An Emerging Researchers’ Symposium addressed the theme Re-Create, considering research-creation as a methodology through media art and its history, its questions, processes and tools. The theme of research-creation also leads the exploration gallery where are surveyed multiple underlying, and recurring meanings of the Re prefix: a pre-formative or performative agent, impelling modification, transformation, derivation, flexion or contrast. Attached to a verb or a noun, those two letters define an action, an occupation, a place, a comparison, a frequency or diminutive; the person who puts forward an action, where the action happens, the research process or the process of creation.
Thus each panel of the ER Symposium is connected to an action and an actant: from the attempt at defining the scope of a practice to the confrontation of sense by the senses, from the acting powers of politics to the mobilization of transformative forces within the museum and academic institutions, the addressing of norms or limits. Each artist-researcher was invited to address research in relation to creation by aiming to do something, to create a movement: a need to define the re, to explain what it is and to understand the need of its use.
Media art is at the crossroad of multiple disciplines and methodologies: linkage strategies, tools, questions, processes. Media art is not a cluster but a link. ER aims at presenting various techniques and experiments or methods in research-creation surrounding the field of research and practice. A conscious overlap between panels aims at a crossover between questions non-fragmented, non-compartmented.

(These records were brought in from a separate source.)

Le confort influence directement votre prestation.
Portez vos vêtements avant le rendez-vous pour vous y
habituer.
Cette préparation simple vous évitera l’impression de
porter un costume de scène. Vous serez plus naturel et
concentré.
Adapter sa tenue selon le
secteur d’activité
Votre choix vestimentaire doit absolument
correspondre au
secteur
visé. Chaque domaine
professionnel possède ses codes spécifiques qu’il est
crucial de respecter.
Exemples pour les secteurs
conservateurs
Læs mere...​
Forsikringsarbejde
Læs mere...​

The Re-Create 2015, Emerging Researchers’ Symposium received proposals demonstrating the interest of many disciplines to the Media Art Histories (art history, education, media studies, communication studies, architecture, cultural studies, event design, philosophy, psychology, fine arts, editing, sound design, visual and critical studies, museology and conservation studies, archaeology, neural computation, science and technology, etc). It took place in a day with several speakers including Mirna Boyadjian, Peter Sachs Collopy and Lucile Haute contributing to this special issue of Archée. The Explorations Space had among others the work of Julien Éclancher and Taien Ng-Chan who share their thoughts on the concept of research-creation and their own creation method in this issue, while Whitefeather Hunter and Tristan Matheson present the Biomateria and Contagion Matters productions, exposed during the MAH event, and Pat Badani presents the interactive installation Make a move which occupied Agence Topo’s showcase.

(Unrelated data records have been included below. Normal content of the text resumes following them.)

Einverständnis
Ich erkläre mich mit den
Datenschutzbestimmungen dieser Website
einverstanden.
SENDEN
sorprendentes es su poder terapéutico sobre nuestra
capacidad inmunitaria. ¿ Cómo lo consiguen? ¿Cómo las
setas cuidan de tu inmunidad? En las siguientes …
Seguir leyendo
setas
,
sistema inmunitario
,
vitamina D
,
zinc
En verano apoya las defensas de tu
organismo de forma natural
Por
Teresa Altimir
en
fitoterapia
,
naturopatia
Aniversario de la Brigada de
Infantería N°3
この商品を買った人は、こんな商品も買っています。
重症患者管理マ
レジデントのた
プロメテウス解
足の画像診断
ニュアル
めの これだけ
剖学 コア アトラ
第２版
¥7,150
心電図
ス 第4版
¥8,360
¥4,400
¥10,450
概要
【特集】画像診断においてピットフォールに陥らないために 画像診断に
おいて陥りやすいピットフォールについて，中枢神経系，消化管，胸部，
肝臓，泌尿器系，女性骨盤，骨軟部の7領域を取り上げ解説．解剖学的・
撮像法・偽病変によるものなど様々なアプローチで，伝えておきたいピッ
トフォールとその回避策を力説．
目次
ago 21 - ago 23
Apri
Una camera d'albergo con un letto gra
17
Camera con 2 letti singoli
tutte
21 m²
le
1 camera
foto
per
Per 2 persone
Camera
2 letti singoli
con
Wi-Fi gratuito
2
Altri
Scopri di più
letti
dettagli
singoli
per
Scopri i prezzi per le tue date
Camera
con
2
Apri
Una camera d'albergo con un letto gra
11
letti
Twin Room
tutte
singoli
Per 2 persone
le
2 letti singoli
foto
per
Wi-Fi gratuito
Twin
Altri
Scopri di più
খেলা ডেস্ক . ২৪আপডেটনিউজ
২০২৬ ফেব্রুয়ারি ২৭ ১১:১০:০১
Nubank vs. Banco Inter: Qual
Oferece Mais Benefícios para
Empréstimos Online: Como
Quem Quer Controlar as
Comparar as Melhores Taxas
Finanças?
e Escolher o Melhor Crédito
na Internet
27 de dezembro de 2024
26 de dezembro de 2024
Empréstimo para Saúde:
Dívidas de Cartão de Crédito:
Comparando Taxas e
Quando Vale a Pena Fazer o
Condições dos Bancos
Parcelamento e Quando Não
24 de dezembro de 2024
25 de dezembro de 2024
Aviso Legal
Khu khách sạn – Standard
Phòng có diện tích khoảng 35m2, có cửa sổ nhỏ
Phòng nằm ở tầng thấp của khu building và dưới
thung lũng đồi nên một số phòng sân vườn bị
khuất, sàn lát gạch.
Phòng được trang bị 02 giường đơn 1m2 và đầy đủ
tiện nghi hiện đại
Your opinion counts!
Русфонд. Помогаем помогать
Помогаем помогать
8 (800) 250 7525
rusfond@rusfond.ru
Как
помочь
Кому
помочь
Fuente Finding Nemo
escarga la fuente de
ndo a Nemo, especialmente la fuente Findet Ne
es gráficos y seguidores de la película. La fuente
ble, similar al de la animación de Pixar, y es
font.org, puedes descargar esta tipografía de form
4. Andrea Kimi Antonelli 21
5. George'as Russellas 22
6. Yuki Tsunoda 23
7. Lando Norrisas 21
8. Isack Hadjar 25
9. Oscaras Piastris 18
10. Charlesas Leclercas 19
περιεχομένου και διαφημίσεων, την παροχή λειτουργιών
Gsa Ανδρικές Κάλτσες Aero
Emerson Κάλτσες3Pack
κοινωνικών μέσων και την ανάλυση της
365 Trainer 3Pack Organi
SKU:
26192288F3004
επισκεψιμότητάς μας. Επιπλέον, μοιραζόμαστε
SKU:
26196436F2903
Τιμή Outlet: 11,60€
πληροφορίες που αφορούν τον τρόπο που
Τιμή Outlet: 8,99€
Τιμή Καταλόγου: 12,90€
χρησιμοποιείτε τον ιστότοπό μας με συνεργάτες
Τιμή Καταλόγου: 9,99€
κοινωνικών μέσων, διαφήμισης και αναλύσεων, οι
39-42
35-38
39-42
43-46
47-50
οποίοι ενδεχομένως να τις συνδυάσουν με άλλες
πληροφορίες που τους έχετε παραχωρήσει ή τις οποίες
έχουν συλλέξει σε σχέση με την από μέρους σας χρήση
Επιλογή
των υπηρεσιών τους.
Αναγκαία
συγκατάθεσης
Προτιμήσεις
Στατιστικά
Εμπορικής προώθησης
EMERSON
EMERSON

The Explorations Space which accompanied the event, exposed as well the researcher-artists Lenka Novakova, Mikhel Proulx, Eden Unluata, Natalie Doonan, Tamara Vukov, Lindsey Lodhie, Ashley Scarlett, Thierry Guibert, Judith Dobler, Marie-Laure Cazin and Florencia Marchetti.
This 2015 Symposium * is the first edition of an emerging researchers’ independent event held during MAH. It was initiated by Chris Salter and Gisèle Trudel, co-directors of Hexagram, the network dedicated to research and creation in media arts, design, technology and digital culture.
This special issue of Archée demonstrates the creative and artistic aspect of production and research of emerging researchers gathered here exploring technologies and multiple fields of experimentation offered by media arts.
* The Emerging Researchers’ Symposium received invaluable financial, logistical and production support from Hexagram, as well as from the manager of the MAH Conference Manual Freire. The event also recognizes the support of Nina Czegledy KDMI Senior Fellow (U Toronto) who moderated the Bridge panel session and the Leonardo / International Society for the Arts, Sciences and Technology (ISAST) and the Relive: Media Art Histories editors (Leonardo Book Series, MIT Press) who delivered an award to the two best presentations of the Symposium. A blog led by the participants of the Symposium also allowed the extension of the debate beyond the five days.